Being frightened makes some people cross, and finding out they have been frightened for no reason makes some people _very_ cross. Mrs. Partridge had arrived at being cross on her way up-stairs; when she opened the nursery door and saw the confusion we had made, and heard our shouts of laughter, she naturally became _very_ cross.
She came into the room and stood for a minute or two looking at us without speaking. And in our wonder--for myself I can't say "fear," I was too ready to be angry to be afraid, but poor Tom and Racey must have been afraid, for they got down from their chairs and stood close beside me, each holding me tightly--in our wonder as to what was going to happen next, our merriment quickly died away. We waited without speaking, looking up at the angry old woman with open-mouthed astonishment. And at last she broke out.
"Oh, you naughty children, you naughty, naughty children," she said. "To think of your daring to behave so after my kindness in sending you jam for your tea, and the whole house upset to take you in. How dare you behave so? Your poor uncle's nice furniture ruined, the carpet burnt to pieces as any one can smell, and the house all but set on fire.

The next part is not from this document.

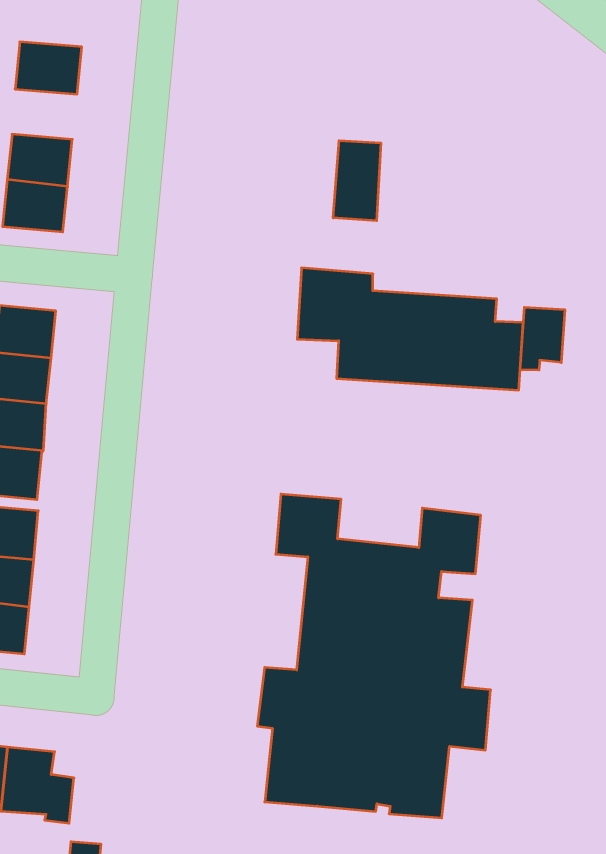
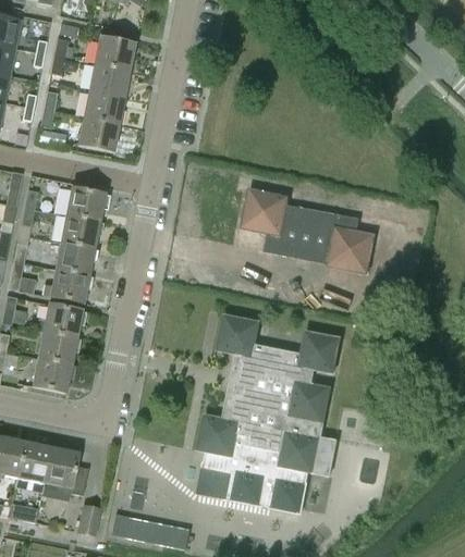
building: none -> [89,64,130,97]
building: [333,141,381,221] -> none
building: [520,307,565,370] -> none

Oh, you naughty, _naughty_ children! Come away with me, sir," she said, making a dive at Tom, who happened to be the nearest to her, "come away with me that I may take you to your uncle and tell him what that naughty sister of yours has put into your head--for that it's all her, I'm certain sure."
Tom dodged behind me and avoided Mrs. Partridge's hand. When he found himself at what he considered a safe distance he faced round upon her.
"Audrey isn't naughty, and you sha'n't say she is. None of us is naughty--not just now any way. But if it was naughty to make toast, it was me, and not Audrey, that thought of it first."
"You _impertinent_ boy," was all Mrs. Partridge could find breath to say. But she did not try to catch Tom again, and indeed it would have been little use, for he began a sort of dancing jig from side to side, which would have made it very difficult for any one but a very quick, active person to get hold of him. "You rude, impertinent boy," she repeated, and then, without saying anything more, she turned and stumped out of the room.
Tom immediately stopped his jig.
"I wonder what she's going to do, Audrey," he said.